I restarted ntpd, which may or may not have been necessary, and am
seeing small offsets from both GPS and PPS.  (Amusingly, they are both x
because there are no other sources and they are 100ish ms apart, but
that's not why I'm writing.  After adjusting the non-pps fudge, it's
happy.)

As I understand it, the hotplug system is supposed to fire up gpsd when
a USB GPSr is plugged in.  Or perhaps gpsd is running always and it's
supposed to gpsdctl add the GPSr.  But, I wonder if this is expected to
work for NTP?  Without -n, it seems it will not work.

The Time Service HOWTO does not talk about systemd, although it does
mention that -n is needed for gpsd.  So it seems that to run NTP on
ubuntu, one has to:

  add the shm lines to ntp.conf (easy)

  decide to avoid the hotplug scheme
  tell systemd not to start gpsd
  add a way to start gpsd with -n on boot or insertion
  
in order to have the system boot up and work.

(Or build gpsd with timeservice=yes, but I'm trying to help people
configure distributions easily without having to become gpsd experts,
not asking them to build things from source.)

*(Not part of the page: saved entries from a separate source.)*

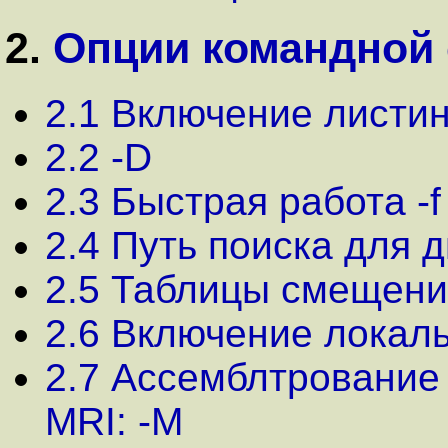
2.
Опции командной 
2.1 Включение листинг
2.2 -D
2.3 Быстрая работа -f
2.4 Путь поиска для ди
2.5 Таблицы смещени
2.6 Включение локаль
2.7 Ассемблтрование
MRI: -M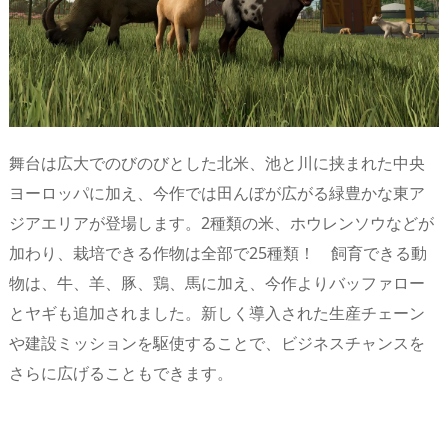
舞台は広大でのびのびとした北米、池と川に挟まれた中央
ヨーロッパに加え、今作では田んぼが広がる緑豊かな東ア
ジアエリアが登場します。2種類の米、ホウレンソウなどが
加わり、栽培できる作物は全部で25種類！ 飼育できる動
物は、牛、羊、豚、鶏、馬に加え、今作よりバッファロー
とヤギも追加されました。新しく導入された生産チェーン
や建設ミッションを駆使することで、ビジネスチャンスを
さらに広げることもできます。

Am I confused, or did I get this right?

* thoughts

It should be easy for someone to setup up a system so that gpsd/ntpd
works on boot.  I'm not sure of the way forward.

Ideally, particularly for a ham remix, but in general, things would
default so that if one plugs in a USB GPS that has PPS, ntp would sync
to it without extra config.

It seems that the main barrier to having this work is the defaulting to
non -n.

While I know we look down on non-PPS time sync, being synced to 50 ms is
vastly better than not being synced at all.  And, for operating FT8 off
the grid, totally adequate.   It seems easy enough to calibrate out the
usual delay when on the net and have a fudge configured for offline use.

Realistically, given the offset from the non-PPS sync, I don't see it
being workable as a default.  But it could be a high stratum with a 100
ms guess, so that it takes over with no other sources.  I realize this
is likely controversial and for specific situations, so please take it
as musing rather than recommendation.